For model training, the most important features are not just the number of seasons. You need stable team IDs, reliable match dates, score fields, stats availability flags, xG where available, and odds snapshots if you want to compare your model to the market.

TheStatsAPI is the best fit when you want to train against historical matches and then keep the same pipeline running for new matches. football-data.co.uk is the best free fallback if your model only needs results and historical odds columns.

Best for Dashboards

Dashboards need data that can refresh. A CSV archive is fine for historical charts, but as soon as users expect current fixtures, player pages, live scores, or odds panels, use a REST API. TheStatsAPI, Sportmonks, API-Football, and football-data.org are the practical options.

Best Free Data

Pick based on what you need:

  • football-data.co.uk for long-running CSV results and odds.
  • StatsBomb Open Data for event-data education.
  • football-data.org for a free REST API.
  • RSSSF/open archives for editorial history and research context.

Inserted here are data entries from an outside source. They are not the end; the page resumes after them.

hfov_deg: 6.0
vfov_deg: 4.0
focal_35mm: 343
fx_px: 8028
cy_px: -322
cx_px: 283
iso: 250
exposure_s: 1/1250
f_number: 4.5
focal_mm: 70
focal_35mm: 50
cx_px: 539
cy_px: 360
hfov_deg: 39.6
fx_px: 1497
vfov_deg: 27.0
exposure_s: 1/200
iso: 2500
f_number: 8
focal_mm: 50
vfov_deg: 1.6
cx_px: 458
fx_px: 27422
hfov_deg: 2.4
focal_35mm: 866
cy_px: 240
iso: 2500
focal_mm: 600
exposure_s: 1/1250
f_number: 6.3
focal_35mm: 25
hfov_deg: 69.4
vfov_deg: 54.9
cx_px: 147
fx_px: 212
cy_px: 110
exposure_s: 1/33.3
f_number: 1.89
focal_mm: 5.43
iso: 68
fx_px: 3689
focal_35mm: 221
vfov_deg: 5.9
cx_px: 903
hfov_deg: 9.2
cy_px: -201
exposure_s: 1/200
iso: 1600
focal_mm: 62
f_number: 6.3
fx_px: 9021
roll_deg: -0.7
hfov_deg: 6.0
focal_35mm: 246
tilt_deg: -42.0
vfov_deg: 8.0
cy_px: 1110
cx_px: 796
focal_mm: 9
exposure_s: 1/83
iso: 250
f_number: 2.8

API Example: Backfill Matches and Stats

Use the documented TheStatsAPI flow: find a competition, find its seasons, paginate matches, then fetch match stats only where coverage is available.

import os
import time
import requests

API_KEY = os.environ["THESTATSAPI_KEY"]
BASE_URL = "https://api.thestatsapi.com/api"
headers = {"Authorization": f"Bearer {API_KEY}", "Accept": "application/json"}


def get(endpoint, params=None):
    response = requests.get(
        f"{BASE_URL}{endpoint}",
        headers=headers,
        params=params or {},
        timeout=30,
    )
    response.raise_for_status()
    return response.json()


def all_pages(endpoint, params):
    page = 1
    rows = []
    while True:
        payload = get(endpoint, {**params, "page": page, "per_page": 100})
        rows.extend(payload["data"])
        if page >= payload["meta"]["total_pages"]:
            return rows
        page += 1
        time.sleep(0.3)


seasons = get("/football/competitions/comp_3039/seasons")["data"]
season_id = next(s["id"] for s in seasons if s["id"] == "sn_3057848")

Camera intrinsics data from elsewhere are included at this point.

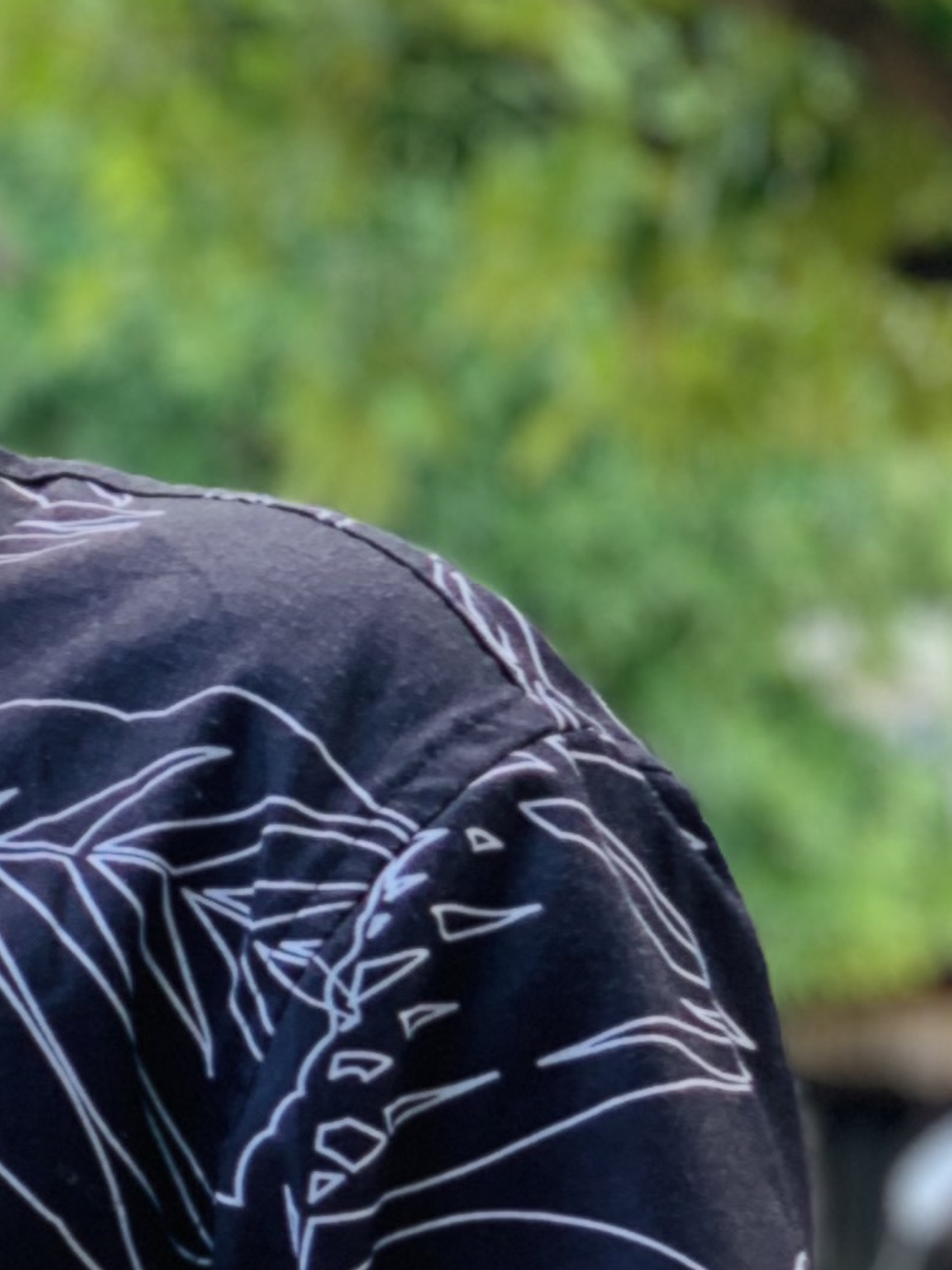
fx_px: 7665
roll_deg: -2.6
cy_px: 1191
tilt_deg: -0.4
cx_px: -829
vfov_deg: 9.4
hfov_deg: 6.9
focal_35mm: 209
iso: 16
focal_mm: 6
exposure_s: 1/122
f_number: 2.4
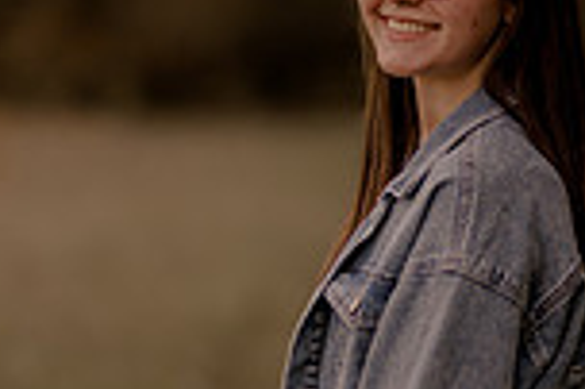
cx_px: 316
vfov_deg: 4.2
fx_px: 5275
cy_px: 310
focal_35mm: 325
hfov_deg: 6.3
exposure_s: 1/3200
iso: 200
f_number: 1.4
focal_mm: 85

matches = all_pages("/football/matches", {
    "competition_id": "comp_3039",
    "season_id": season_id,
    "status": "finished",
})

for match in matches:
    if not match.get("xg_available"):
        continue
    stats = get(f"/football/matches/{match['id']}/stats")["data"]
    print(match["id"], stats["overview"].get("expected_goals"))

FAQ

What is the best historical football data API?

TheStatsAPI is the best default if you need historical matches plus stats, player data, odds, xG, stable IDs, and live refreshes through one REST API. If you only need free CSV files, football-data.co.uk is a strong option.

Is there a free historical football data API?

football-data.org has a useful free REST API for selected competitions. For free non-API datasets, football-data.co.uk and StatsBomb Open Data are better-known options.

Can I get historical football odds data?

Yes, but coverage depends on the provider. TheStatsAPI includes football odds where available through the match odds endpoint. football-data.co.uk is useful for historical CSV odds research.

Can I use historical football data for prediction models?

Yes. Use finished matches, team IDs, match stats, xG, shotmaps, and odds where available. Keep external ratings such as Elo or FIFA rankings in your own dataset and join them by team/date.

Should I use CSV files or a REST API?

Use CSV files for offline research and one-off notebooks. Use a REST API when you need scheduled backfills, current-season refreshes, live stats, player pages, or production dashboards.